Studio album by After 7
- Released: August 25, 1992
- Recorded: 1991–1992
- Studio: Doppler Studios Studio LaCoCo (Atlanta, Georgia) Larrabee Sound Studios (West Hollywood, California) Flyte Tyme Studios (Edina, Minnesota) Right Track Recording (Manhattan, New York) Encore Studios (Los Angeles, California)
- Genre: New jack swing
- Length: 52:12
- Label: Virgin
- Producer: Daryl Simmons & Kayo Dallas Austin Randy Ran

After 7 chronology
| After 7 (1989) | Takin' My Time (1992) | Reflections (1995) |

= Takin' My Time (After 7 album) =

Takin' My Time is the second studio album by R&B trio After 7. It peaked at #76 on the Billboard 200. It was their first album to be released under Virgin Records after being acquired by EMI Music in 1992. The album is notable for being their first and only album without any songs produced by L.A. Reid and Babyface. Instead, they contribute as writers, with Reid co-writing the songs "Can He Love U Like This" and "G.S.T.", and Babyface writing "Truly Something Special" and "Love By Day/Love By Night". The production was handed over to Daryl Simmons & Kayo, who co-produced and co-wrote many of the songs on their self-titled debut.
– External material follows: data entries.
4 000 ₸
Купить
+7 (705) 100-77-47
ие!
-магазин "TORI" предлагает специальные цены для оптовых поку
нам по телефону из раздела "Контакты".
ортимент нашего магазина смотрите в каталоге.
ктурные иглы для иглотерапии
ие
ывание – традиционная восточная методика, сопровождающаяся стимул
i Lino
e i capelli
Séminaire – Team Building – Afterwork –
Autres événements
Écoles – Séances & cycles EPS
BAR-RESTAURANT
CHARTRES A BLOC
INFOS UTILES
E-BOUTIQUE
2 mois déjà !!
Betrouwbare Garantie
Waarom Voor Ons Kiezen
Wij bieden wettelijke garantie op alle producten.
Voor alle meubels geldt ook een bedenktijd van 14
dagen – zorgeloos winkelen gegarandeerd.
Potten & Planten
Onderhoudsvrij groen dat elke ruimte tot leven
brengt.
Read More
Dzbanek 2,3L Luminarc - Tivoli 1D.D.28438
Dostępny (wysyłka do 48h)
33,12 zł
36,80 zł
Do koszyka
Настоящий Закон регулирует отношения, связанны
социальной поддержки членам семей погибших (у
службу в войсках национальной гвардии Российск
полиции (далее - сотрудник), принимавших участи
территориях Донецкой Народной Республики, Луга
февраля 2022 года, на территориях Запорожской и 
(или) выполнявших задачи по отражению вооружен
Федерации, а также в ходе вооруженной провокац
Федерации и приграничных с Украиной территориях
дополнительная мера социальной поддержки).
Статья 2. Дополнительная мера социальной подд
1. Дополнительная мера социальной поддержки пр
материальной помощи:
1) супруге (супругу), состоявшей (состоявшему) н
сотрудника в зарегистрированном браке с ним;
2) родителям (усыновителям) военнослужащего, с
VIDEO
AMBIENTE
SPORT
Other songs on the album were produced by Jimmy Jam & Terry Lewis associate Randy Ran and producer Dallas Austin, who was fresh off the successes of the debut albums he worked on by Boyz II Men, Another Bad Creation and TLC. As a result, this gave Takin' My Time a decidedly "new jack swing" sound and feel. Three singles were released from the album; the first was "Kickin' It", followed by a medley of The Originals' song "Baby I'm for Real" and Bloodstone's "Natural High". The third single "Can He Love U Like This" featured a music video that was directed by Charles Stone III. The album was certified Gold by the RIAA.

Professional ratings
Review scores
| Source | Rating |
| AllMusic |  |

==Track listing==
1. "All About Love" (Dallas Austin, H. Randall Davis, Michael Weinstein) 4:47
2. "Kickin' It" (Dallas Austin, H. Randall Davis, Langston Ell Richey) 4:52
3. "Can He Love U Like This" (Daryl Simmons, Antonio "L.A." Reid) 5:19
4. "Truly Something Special" (Kenneth "Babyface" Edmonds, Boaz Watson) 5:01
5. "Baby, I'm for Real/Natural High" (Anna Gordy Gaye, Marvin Gaye, Charles McCormick) 5:08
6. "Takin' My Time" (Interlude) 0:53
7. "No Better Love" (Dallas Austin, H. Randall Davis) 4:15
8. "Takin' My Time" (H. Randall Davis, Danny Williams) 5:24
9. "G.S.T." (Toby Rivers, Kevin Roberson, Daryl Simmons, Antonio "L.A." Reid) 4:55
10. "Love By Day, Love By Night" (Daryl Simmons, Kenneth "Babyface" Edmonds, Kevin Roberson) 4:54
11. "He Said, She Said" (Dallas Austin, H. Randall Davis, Michael Weinstein) 4:05
12. "Takin' My Time" (Reprise) 2:32

==Personnel==
Credits adapted from liner notes.

- Lead and background vocals - After 7
- Drum Programming - Dallas Austin, Daryl Simmons, Randy Ran, L.A. Reid, Donald Parks
- Drums - L.A. Reid
- Keyboards - Dallas Austin, Daryl Simmons, Randy Ran
- Synthesizer - Babyface, Bo Watson, Vance Taylor
- Synclavier Programming - Donald Parks
- MIDI Programming & Fairlight Synthesizer - Rick Sheppard
- Fender Bass Guitar & Moog Source Bass - Kayo
- Violin - Sonya Robinson
- Saxophone - Kirk Whalum
- Recording engineer - Darin Prindle, Thom Kidd, Jim Zumpano
- Mixing - Steve Hodge, Barney Perkins, Jim Zumpano, Alan Meyerson, Dallas Austin, Dave Way
- Executive Producer - Gemma Corfield, After 7
- Photography - Daniela Federici, Louise Obrien, Daniel Schridde
- Art Direction - Mick Haggerty
- Design - Tom Dolan

==Charts==

===Weekly charts===

| Chart (1992) | Peak position |
|---|---|
| Australian Albums (ARIA) | 196 |
| US Billboard 200 | 76 |
| US Top R&B/Hip-Hop Albums (Billboard) | 8 |

===Year-end charts===

| Chart (1992) | Position |
|---|---|
| US Top R&B/Hip-Hop Albums (Billboard) | 74 |

==Certifications==

| Region | Certification | Certified units/sales |
| United States (RIAA) | Gold | 500,000^{^} |
^{^} Shipments figures based on certification alone.